* _Text_
+ + + + + + +

It's difficult to exactly make sense of how my friend created a logon script batch file which mapped the shares but since I cannot access the any of the shares that is a moot point at this time.

I've spent most of yesterday looking over the support forums and samba documentation but to no avail.  I desperately need to access these share without losing the share altogether which I presume can be done; however, I currently stuck and need assistance.

----------

## cwr

I had a long, vicious fight with Windows 7 and Samba recently; the problem turned out to be

Windows firewalling and exportable directory permissions.

Turn off your Windows firewall (the machine I was trying to connect to had _two_ firewalls,

btw.) as a temporary measure, and make sure that the directory you are trying to reach is

public and acessible.  Once you've got access, tighten permissions until something breaks.

I can't really give you any more advice, since that's the only time I've tried to access a

Windows box, and I don't think I'll be using that system again - I don't have a complete

record of what I tried.

Good luck - Will

----------

## gigantor31

Forgive me if I misread your response, but I should have made this more clear: I cannot access my samba shares on the linux box, not the the other way around.

----------

## gigantor31

I was able to finally get my friend to assist me with this.  It turns out my dhcp and firewall config files were mis-configured.  I'm up and running now.  Close thread.  Thank you.

----------

+ + + + + + +

* _Data extract_

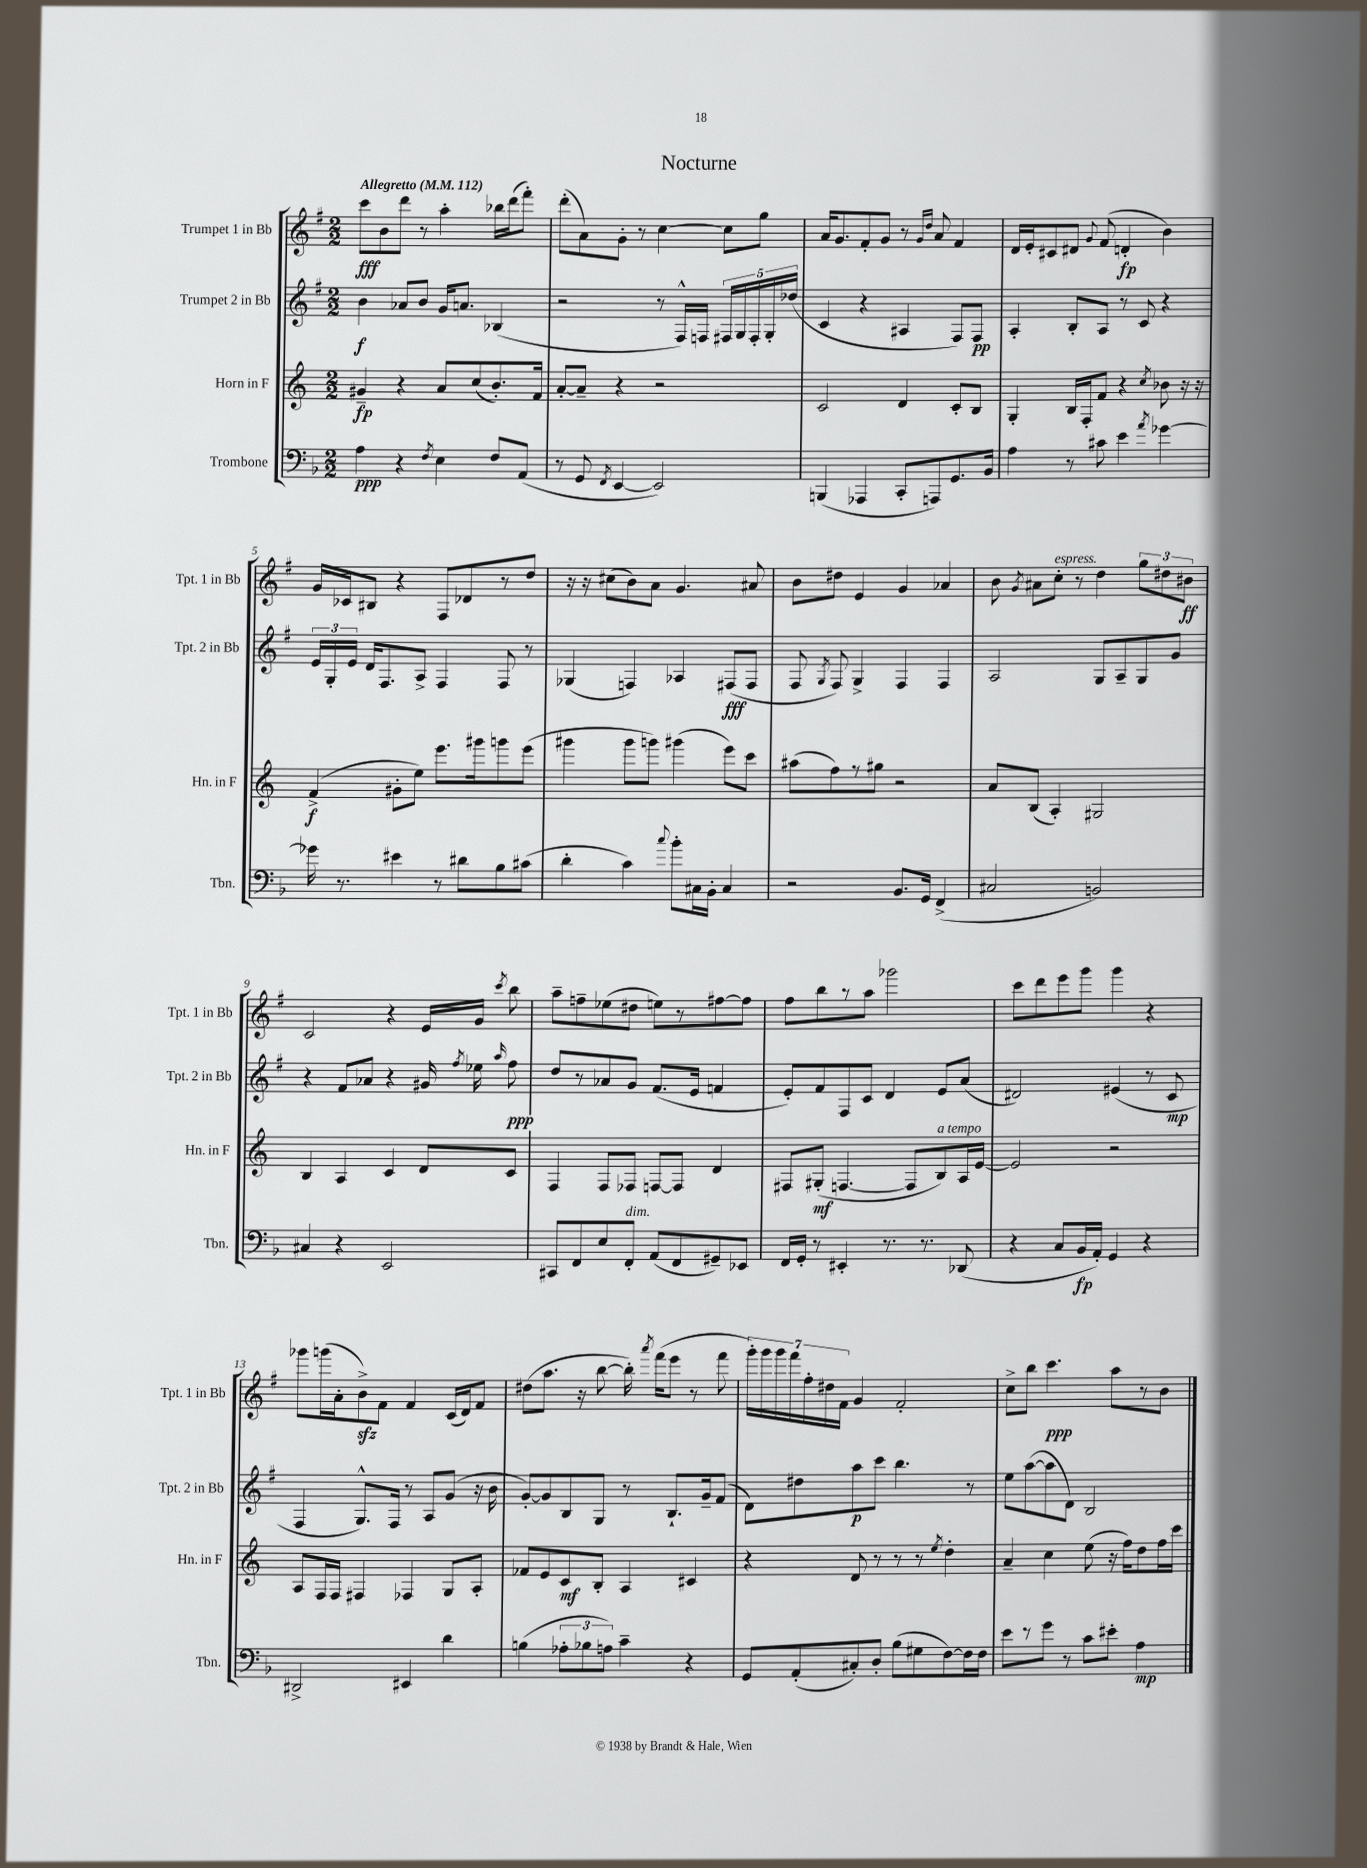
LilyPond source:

\header { title = "Nocturne" }
<<
\new StaffGroup <<
\new Staff = "s0" \with { instrumentName = "Trumpet 1 in Bb" shortInstrumentName = "Tpt. 1 in Bb" } {
    \clef treble \key g \major \numericTimeSignature \time 2/2 \tempo "Allegretto" 4 = 112
    \autoBeamOff c'''8[\fff b'8 d'''8] r8 a''4-. bes''16[ d'''16( fis'''8]-.) |
    d'''8[-.( a'8) g'8]-. r8 c''4~ c''8[ g''8] |
    a'16[ g'8. fis'8-. g'8] r8 \grace { g'16[ d''16] } a'8 fis'4 |
    d'16[ e'16-. cis'8 dis'8] \appoggiatura { g'8 } fis'8( d'4-.\fp b'4) |
    g'16[ ces'16 bis8] r4 fis8[ des'8 r8 d''8] |
    r16 r16 cis''8[( b'8) a'8] g'4. ais'8 |
    b'8[ dis''8] e'4 g'4 aes'4 |
    b'8 \acciaccatura { g'8 } ais'8[ c''8]-.^\markup { \italic "espress." } r8 d''4 \tuplet 3/2 { g''8[ dis''8 bis'8]\ff } |
    c'2 r4 e'16[ g'16] \acciaccatura { c'''8 } b''8 |
    a''8[-- f''8-- ees''8( dis''8] e''8[) r8 fis''8~ fis''8] |
    fis''8[ b''8 r8 a''8] ges'''2 |
    c'''8[ d'''8 e'''8 g'''8] g'''4 r4 |
    ges'''8[ g'''16( a'16-. b'8->\sfz) fis'8] fis'4 c'16[( d'16) fis'8] |
    dis''8[( a''8.] r16 b''8~ b''16-.) \acciaccatura { a'''8 } fis'''16[( e'''8] r8 fis'''8 |
    \tuplet 7/4 { g'''16[-.) g'''16 g'''16 fis'''16 fis''16-. dis''16 fis'16] } g'4 fis'2-. |
    c''8[-> b''8] c'''4.\ppp a''8[ r8 b'8] \bar "|." |
}
\new Staff = "s1" \with { instrumentName = "Trumpet 2 in Bb" shortInstrumentName = "Tpt. 2 in Bb" } {
    \clef treble \key g \major \numericTimeSignature \time 2/2
    \autoBeamOff b'4\f aes'8[ b'8] g'16[ a'8.] bes4( |
    r2 r8 fis16[-^) f16] \tuplet 5/4 { fis16[ g16 fis16-. g16-. des''16]( } |
    c'4 r4 ais4 fis8[) fis8]\pp |
    a4-. b8[-. a8] r8 c'8 r4 |
    \tuplet 3/2 { e'16[ g16-. e'16] } d'16[ fis8. a8]-> fis4 fis8 r8 |
    ges4( f4) aes4 fis8[\fff( fis8] |
    fis8 \acciaccatura { g8 } fis8) g4-> fis4 fis4 |
    a2 g8[ a8-- g8 g'8] |
    r4 fis'8[ aes'8] r4 gis'16 \acciaccatura { fis''8 } ees''16 \grace { a''16 } fis''8\ppp |
    d''8[ r8 aes'8 g'8] fis'8.[( e'16] f'4 |
    e'8[-.) fis'8 fis8 c'8] d'4 e'8[ a'8]( |
    dis'2) eis'4( r8 c'8\mp |
    fis4 g8.[-^) fis16] r8 a8[ g'8]( r16 b'16 |
    g'8[~-.) g'8 b8 g8] r8 b8.[-! g'16-- fis'8]( |
    d'8[) dis''8 a''8\p c'''8] b''4. r8 |
    e''8[ a''8~( a''8 d'8]) b2 \bar "|." |
}
\new Staff = "s2" \with { instrumentName = "Horn in F" shortInstrumentName = "Hn. in F" } {
    \clef treble \key c \major \numericTimeSignature \time 2/2
    \autoBeamOff gis'4--\fp r4 a'8[ c''8( b'8.-.) f'16] |
    a'8[~-. a'8]-- r4 r2 |
    c'2 d'4 c'8[-. b8] |
    g4-. b16[ f16-. f'8] r4 \acciaccatura { c''8 } bes'8 r16 r16 |
    f'4->\f( gis'8[-. e''8]) e'''8.[ gis'''16 g'''8 e'''8]( |
    gis'''4 gis'''8[ g'''8]) gis'''4( e'''8[) c'''8] |
    ais''8[( f''8) r8 gis''8] r2 |
    a'8[ b8]( a4-.) gis2 |
    b4 a4 c'4 d'8[ c'8] |
    f4 f8[ fes8] f8[~ f8] d'4 |
    fis8[ gis8]-.\mf( f4.~ f8[ b8^\markup { \italic "a tempo" }) a16 e'16]~ |
    e'2 r2 |
    a8[ f16 f16] fis4 fes4 g8[ a8]-. |
    fes'8[ e'8 c'8\mf b8]-. a4 cis'4 |
    r4 d'8 r8 r8 r8 \acciaccatura { e''8 } d''4-. |
    a'4-- c''4 e''8( r16 f''16[) d''8 f''16 c'''16] \bar "|." |
}
\new Staff = "s3" \with { instrumentName = "Trombone" shortInstrumentName = "Tbn." } {
    \clef bass \key f \major \numericTimeSignature \time 2/2
    \autoBeamOff a4\ppp r4 \acciaccatura { f8 } e4 f8[ a,8]( |
    r8 g,8 \acciaccatura { f,8 } e,4~ e,2) |
    b,,4( aes,,4 c,8[-. a,,8) g,8. bes,16] |
    a4 r8 cis'8 e'4 \acciaccatura { a'8 } ges'4~ |
    ges'16 r8. eis'4 r8 dis'8[ bes8 cis'8]( |
    d'4-. c'4) \appoggiatura { c''8 } bes'8[-. cis16 bes,16]-. cis4 |
    r2 bes,8.[ g,16] f,4->( |
    cis2 b,2) |
    cis4 r4 e,2 |
    cis,8[ f,8 e8 f,8]-.^\markup { \italic "dim." } a,8[( f,8 gis,8--) ees,8] |
    f,16[ g,16]-. r8 eis,4-. r8. r8. des,8( |
    r4 c8[ bes,16\fp a,16]-.) g,4 r4 |
    dis,2-> eis,4 d'4 |
    b4( \tuplet 3/2 { aes8[-. bes8 a8]) } c'4-- r4 |
    g,8[ a,8-.( cis8-.) d8]-. bes8[( gis8 f8~) f16 f16] |
    e'8[ r8 g'8] r8 c'8[ eis'8]-. a4\mp \bar "|." |
}
>>
>>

+ + + + + + +

* _Your goal_
Can you write out, word for word, the part of the Samba forum thread above that opens with the words containing "Windows firewalling and" and closes with "what I tried."?

* _Solution for this exercise_
Windows firewalling and exportable directory permissions.

Turn off your Windows firewall (the machine I was trying to connect to had _two_ firewalls,

btw.) as a temporary measure, and make sure that the directory you are trying to reach is

public and acessible.  Once you've got access, tighten permissions until something breaks.

I can't really give you any more advice, since that's the only time I've tried to access a

Windows box, and I don't think I'll be using that system again - I don't have a complete

record of what I tried.